As a follow-up to my now-closed question: Java Two-Way Linked Set data-structure. I have implemented a very naive interpretation of the data-structure I had described.
Here is a visual aid from the previous question:
Output:
Set<Object> set1 = s.get("C", RIGHT);
Set<Object> set2 = s.get(1, LEFT);
[2, 3, 4]
[A, B]
As you can see, I correctly retrieved the associated set for each query, but I am a little confused as to how I can implement my get() function to intelligently determined whether the user passed type U or T without the use of a flag.
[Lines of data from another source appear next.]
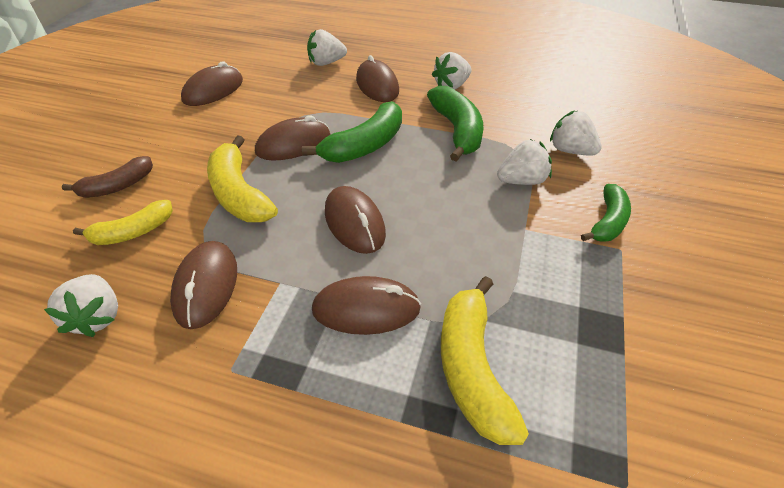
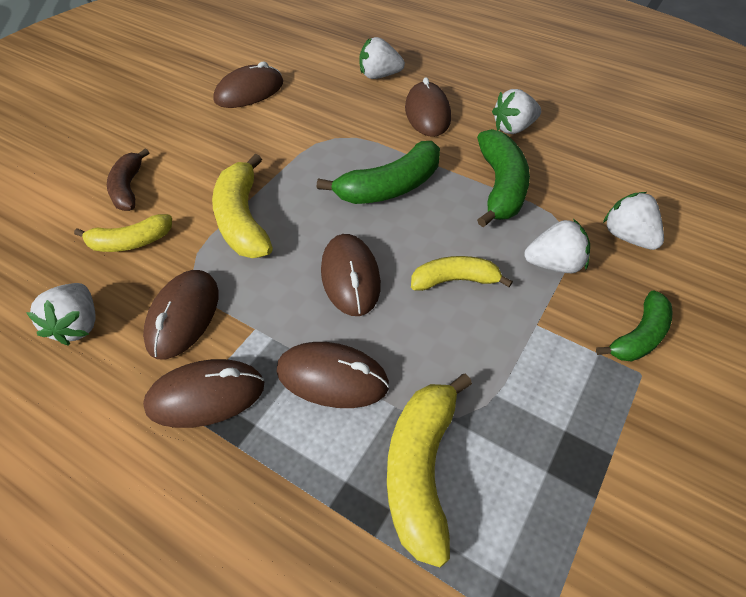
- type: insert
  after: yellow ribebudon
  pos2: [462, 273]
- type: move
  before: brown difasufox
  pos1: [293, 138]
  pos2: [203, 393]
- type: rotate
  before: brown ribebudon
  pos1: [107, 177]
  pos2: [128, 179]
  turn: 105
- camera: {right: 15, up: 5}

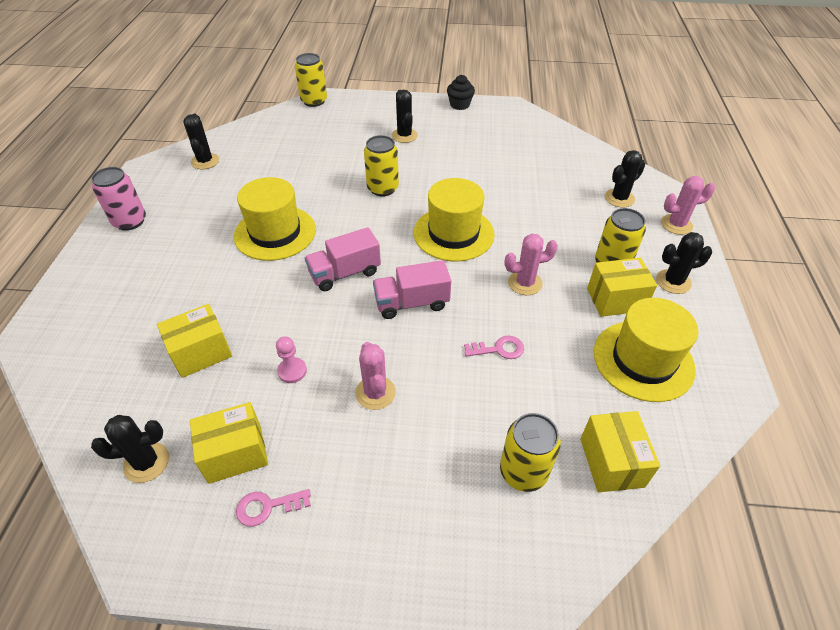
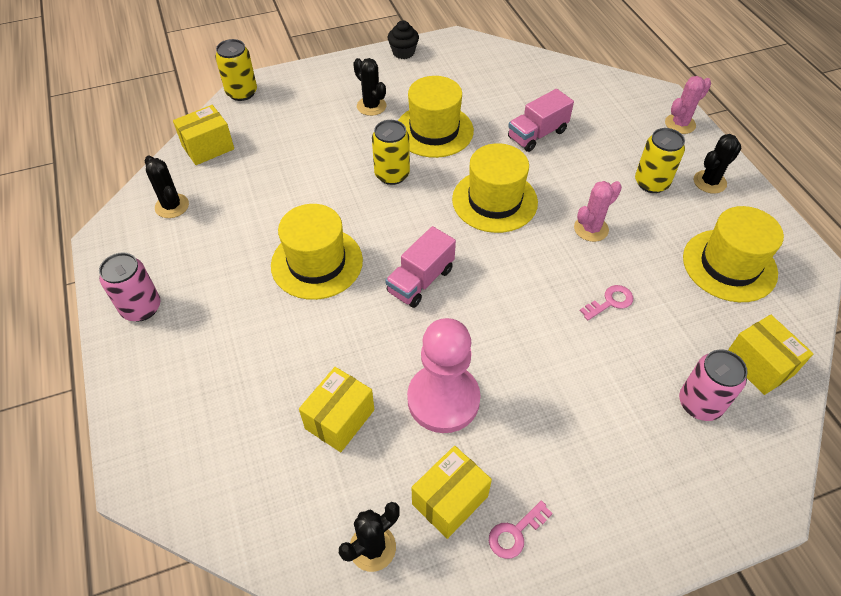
- type: delete
  before: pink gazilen
  pos1: [375, 376]
- type: delete
  before: black gazilen
  pos1: [625, 179]
- type: insert
  after: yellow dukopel
  pos2: [436, 117]
- type: move
  before: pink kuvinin
  pos1: [412, 289]
  pos2: [541, 120]
- type: move
  before: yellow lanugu
  pos1: [622, 287]
  pos2: [203, 135]
- type: recolor
  before: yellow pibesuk
  after: pink pibesuk
  pos1: [530, 452]
  pos2: [713, 385]
- type: resize
  before: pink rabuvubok
  pos1: [291, 359]
  pos2: [444, 375]
  scale: 2.41
- camera: {right: -25, up: 5}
Due to type erasure, I cannot do the following in my DoublyHashSet class:
public Set<U> get(T t) {
return leftSet.get(t);
}
public Set<T> get(U u) {
return rightSet.get(u);
}
I would think that those method signatures are different...
Code
DoublyHashSet.java
package Graph;
import java.util.Set;
public class DoublyHashSet<T, U> {
public static final int LEFT = 0;
public static final int RIGHT = 1;
private NodeSet<T, U> leftSet;
private NodeSet<U, T> rightSet;
public DoublyHashSet() {
leftSet = new NodeSet<>();
rightSet = new NodeSet<>();
leftSet.setCompliment(rightSet);
rightSet.setCompliment(leftSet);
}
public void add(T t, U u) {
leftSet.add(t, u);
rightSet.add(u, t);
}
public Set<Object> get(Object o, int side) {
boolean value = (side & 1) == 0;
if (value) {
return (Set<Object>) leftSet.get((T) o);
} else {
return (Set<Object>) rightSet.get((U) o);
}
}
public static void main(String[] args) {
DoublyHashSet<Integer, String> s = new DoublyHashSet<Integer, String>();
s.add(1, "A");
s.add(1, "B");
s.add(2, "A");
s.add(2, "C");
s.add(2, "D");
s.add(3, "C");
s.add(4, "C");
Set<Object> set1 = s.get("C", RIGHT);
Set<Object> set2 = s.get(1, LEFT);
System.out.println(set1);
System.out.println(set2);
}
}
NodeSet.java
package Graph;
import java.util.HashSet;
import java.util.Set;
public class NodeSet<T, U> extends HashSet<Node<T, U>> {
private static final long serialVersionUID = 1L;
private NodeSet<U, T> compliment;
public NodeSet() {
this(null);
}
public NodeSet(NodeSet<U, T> compliment) {
super();
this.compliment = compliment;
}
public NodeSet<U, T> getCompliment() {
return compliment;
}
public void setCompliment(NodeSet<U, T> compliment) {
this.compliment = compliment;
}
public Node<T, U> find(T data) {
for (Node<T, U> node : this) {
if (node.getData() == data) {
return node;
}
}
return null;
}
public void add(T t, U u) {
Node<T, U> tNode = find(t);
Node<U, T> uNode = null;
if (tNode == null) {
tNode = new Node<T, U>(t);
}
if (compliment != null) {
uNode = compliment.find(u);
if (uNode == null) {
uNode = new Node<U, T>(u);
}
}
tNode.getConnections().add(uNode);
this.add(tNode);
}
public Set<U> get(T t) {
Set<U> set = null;
Node<T, U> node = find(t);
if (node != null) {
set = new HashSet<U>();
for (Node<U, T> connection : node.getConnections()) {
if (connection != null)
set.add(connection.getData());
}
}
return set;
}
}
Node.java
package Graph;
import java.util.HashSet;
import java.util.Set;
public class Node<T, U> implements Comparable<Node<T, U>> {
private T data;
private Set<Node<U, T>> connections;
public Node() {
this(null);
}
public Node(T data) {
this(data, new HashSet<Node<U, T>>());
}
public Node(T data, Set<Node<U, T>> connections) {
this.data = data;
this.connections = connections;
}
public T getData() {
return data;
}
public void setData(T data) {
this.data = data;
}
public Set<Node<U, T>> getConnections() {
return connections;
}
public void setConnections(Set<Node<U, T>> connections) {
this.connections = connections;
}
@Override
public int compareTo(Node<T, U> other) {
return this.getData().toString().compareTo(other.getData().toString());
}
@Override
public String toString() {
return "Node [data=" + data + "]";
}
}